What do you think of Seinfeld?
I respect his craft. That's the most pretentious thing a comedian can say, right? But I do. He might be the best pure joke writer of all time. He found his voice, found his style, and dominated with an unparalleled work ethic . Unless you're asking about the TV show Seinfeld, and not the man himself, in which case: eh, it's pretty good.
Has man ever been to the moon?
Yes. And we will again! If we still can't CGI animals to be realistic (sorry, The Jungle Book), how could we have the wherewithal to fake a whole moon landing? That's my argument: you know how lame we are right now? imagine how much we sucked back in the 60's!
What is your favourite colour?
Banana Cake (not quite brown, not quite black, not quite yellow, but still all of those).
Are Eggs and Ham a complimentary accompaniment to your show?
It's not a Vegan based show, so yes. Vegans are welcome, absolutely, but it's an open door for all food eating types. I'd sell a ticket to a cannibal. I know that's not what you were asking, but that's where we've ended up. Are you happy What's Good? I'd sell a ticket to someone who eats human flesh. Cannibals need a laugh, too.

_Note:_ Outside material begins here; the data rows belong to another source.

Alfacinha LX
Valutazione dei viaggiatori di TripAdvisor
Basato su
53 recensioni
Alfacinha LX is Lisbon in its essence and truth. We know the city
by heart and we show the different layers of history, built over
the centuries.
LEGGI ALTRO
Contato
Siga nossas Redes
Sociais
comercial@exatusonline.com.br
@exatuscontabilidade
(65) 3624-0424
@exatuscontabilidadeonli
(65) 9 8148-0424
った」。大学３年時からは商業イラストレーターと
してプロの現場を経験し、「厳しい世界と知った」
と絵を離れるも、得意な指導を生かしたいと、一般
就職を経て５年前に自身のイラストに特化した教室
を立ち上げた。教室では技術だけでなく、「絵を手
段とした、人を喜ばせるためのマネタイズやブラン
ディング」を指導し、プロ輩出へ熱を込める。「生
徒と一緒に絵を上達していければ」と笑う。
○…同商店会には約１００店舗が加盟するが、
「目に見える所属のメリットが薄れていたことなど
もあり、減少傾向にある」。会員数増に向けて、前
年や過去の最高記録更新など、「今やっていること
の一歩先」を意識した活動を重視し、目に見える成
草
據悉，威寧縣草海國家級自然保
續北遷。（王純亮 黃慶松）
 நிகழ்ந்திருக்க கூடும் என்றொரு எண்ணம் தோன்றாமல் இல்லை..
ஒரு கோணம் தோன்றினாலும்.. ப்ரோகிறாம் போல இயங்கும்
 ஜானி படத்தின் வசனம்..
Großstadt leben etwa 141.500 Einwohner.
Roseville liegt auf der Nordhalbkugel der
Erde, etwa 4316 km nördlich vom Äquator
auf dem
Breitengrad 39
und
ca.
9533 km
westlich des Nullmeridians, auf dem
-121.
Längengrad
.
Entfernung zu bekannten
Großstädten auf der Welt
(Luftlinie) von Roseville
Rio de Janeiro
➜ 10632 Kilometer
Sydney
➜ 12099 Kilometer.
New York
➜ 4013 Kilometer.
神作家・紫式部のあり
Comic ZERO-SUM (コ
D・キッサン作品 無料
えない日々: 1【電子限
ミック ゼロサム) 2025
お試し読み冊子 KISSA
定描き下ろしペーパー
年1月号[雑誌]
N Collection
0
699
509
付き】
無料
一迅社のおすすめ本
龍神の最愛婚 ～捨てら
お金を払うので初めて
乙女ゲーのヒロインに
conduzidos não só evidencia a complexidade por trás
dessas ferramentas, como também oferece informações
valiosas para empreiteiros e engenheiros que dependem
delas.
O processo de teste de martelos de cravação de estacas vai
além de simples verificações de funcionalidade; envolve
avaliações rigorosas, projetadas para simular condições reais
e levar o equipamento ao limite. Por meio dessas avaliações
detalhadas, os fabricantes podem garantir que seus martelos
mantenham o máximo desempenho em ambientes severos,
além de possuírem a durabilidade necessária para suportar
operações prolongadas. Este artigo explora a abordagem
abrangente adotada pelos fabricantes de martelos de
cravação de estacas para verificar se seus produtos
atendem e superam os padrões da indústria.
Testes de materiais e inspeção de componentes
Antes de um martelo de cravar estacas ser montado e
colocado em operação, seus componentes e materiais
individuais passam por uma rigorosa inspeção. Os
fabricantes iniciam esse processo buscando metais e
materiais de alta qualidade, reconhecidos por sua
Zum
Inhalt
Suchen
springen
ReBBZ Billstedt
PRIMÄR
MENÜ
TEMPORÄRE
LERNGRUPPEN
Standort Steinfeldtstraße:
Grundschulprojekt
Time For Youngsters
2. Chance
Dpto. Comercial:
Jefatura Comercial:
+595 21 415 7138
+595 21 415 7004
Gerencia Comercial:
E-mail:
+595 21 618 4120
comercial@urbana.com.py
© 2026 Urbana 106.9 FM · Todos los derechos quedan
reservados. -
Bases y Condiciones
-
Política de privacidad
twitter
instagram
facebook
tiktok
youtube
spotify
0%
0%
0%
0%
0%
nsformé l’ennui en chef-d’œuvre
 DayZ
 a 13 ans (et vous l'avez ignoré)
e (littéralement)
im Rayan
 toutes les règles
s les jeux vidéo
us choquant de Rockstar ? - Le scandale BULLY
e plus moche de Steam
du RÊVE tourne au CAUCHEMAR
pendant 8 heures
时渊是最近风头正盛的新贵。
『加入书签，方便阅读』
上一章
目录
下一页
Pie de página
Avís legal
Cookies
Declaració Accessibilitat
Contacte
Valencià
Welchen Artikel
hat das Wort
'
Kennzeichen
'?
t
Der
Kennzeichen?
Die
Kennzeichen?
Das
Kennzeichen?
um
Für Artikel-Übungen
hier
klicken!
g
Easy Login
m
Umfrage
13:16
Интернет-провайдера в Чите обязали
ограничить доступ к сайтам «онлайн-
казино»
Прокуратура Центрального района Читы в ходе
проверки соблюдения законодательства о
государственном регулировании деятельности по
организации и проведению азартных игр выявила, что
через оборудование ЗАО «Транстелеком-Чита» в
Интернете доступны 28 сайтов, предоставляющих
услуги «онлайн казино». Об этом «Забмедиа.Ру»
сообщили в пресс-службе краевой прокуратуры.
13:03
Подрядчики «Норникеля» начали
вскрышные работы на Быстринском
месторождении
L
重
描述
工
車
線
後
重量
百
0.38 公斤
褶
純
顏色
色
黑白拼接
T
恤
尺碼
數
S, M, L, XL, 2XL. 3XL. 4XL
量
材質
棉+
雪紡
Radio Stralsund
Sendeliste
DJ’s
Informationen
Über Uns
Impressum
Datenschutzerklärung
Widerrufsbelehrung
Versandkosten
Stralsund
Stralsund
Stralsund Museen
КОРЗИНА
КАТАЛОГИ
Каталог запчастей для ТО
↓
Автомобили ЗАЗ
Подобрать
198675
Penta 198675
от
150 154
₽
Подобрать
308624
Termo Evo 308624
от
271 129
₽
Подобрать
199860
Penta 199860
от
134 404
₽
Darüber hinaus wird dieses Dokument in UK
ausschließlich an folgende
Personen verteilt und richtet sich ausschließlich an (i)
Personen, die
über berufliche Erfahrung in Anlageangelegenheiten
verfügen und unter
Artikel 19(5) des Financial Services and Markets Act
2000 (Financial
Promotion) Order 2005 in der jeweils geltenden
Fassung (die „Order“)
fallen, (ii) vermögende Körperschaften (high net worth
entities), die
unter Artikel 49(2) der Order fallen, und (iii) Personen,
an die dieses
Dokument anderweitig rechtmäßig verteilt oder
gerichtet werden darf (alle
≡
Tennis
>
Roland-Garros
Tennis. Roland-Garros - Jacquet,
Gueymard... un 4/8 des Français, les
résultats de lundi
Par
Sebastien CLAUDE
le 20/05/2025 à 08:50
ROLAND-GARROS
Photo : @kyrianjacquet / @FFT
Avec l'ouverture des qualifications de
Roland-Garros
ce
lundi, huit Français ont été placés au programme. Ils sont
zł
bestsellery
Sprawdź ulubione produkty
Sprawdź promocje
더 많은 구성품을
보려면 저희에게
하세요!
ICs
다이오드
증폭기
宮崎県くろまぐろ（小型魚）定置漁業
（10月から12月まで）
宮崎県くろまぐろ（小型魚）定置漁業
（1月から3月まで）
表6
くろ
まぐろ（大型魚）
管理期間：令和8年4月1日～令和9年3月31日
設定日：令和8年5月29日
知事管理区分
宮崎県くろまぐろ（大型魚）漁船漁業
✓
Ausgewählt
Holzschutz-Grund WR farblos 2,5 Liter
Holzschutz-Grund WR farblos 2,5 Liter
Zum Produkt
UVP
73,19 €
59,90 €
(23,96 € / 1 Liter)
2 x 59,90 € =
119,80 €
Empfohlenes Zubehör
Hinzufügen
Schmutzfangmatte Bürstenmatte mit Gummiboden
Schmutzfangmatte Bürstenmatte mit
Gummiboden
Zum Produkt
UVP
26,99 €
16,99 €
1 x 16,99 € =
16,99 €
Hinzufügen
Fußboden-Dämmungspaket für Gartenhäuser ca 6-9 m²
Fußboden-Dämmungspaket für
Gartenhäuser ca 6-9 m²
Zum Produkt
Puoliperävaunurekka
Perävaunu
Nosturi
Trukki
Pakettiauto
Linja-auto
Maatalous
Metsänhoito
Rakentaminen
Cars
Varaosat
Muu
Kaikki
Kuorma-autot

Favourite Dr Seuss character, and why?
Knox from Fox In Socks. He's the ultimate Seussian victim, being railroaded by a tongue twisting cocaine addled Fox. What I like is that he gets so wound up and up and up by the word games, but when he finally breaks, as we all do in life, he handles it with grace and dignity. He shoves a fully grown Fox into a bottle filled with beetles, sure, but with his last line, as he walks away like the badass he is, he says "thank you." How polite.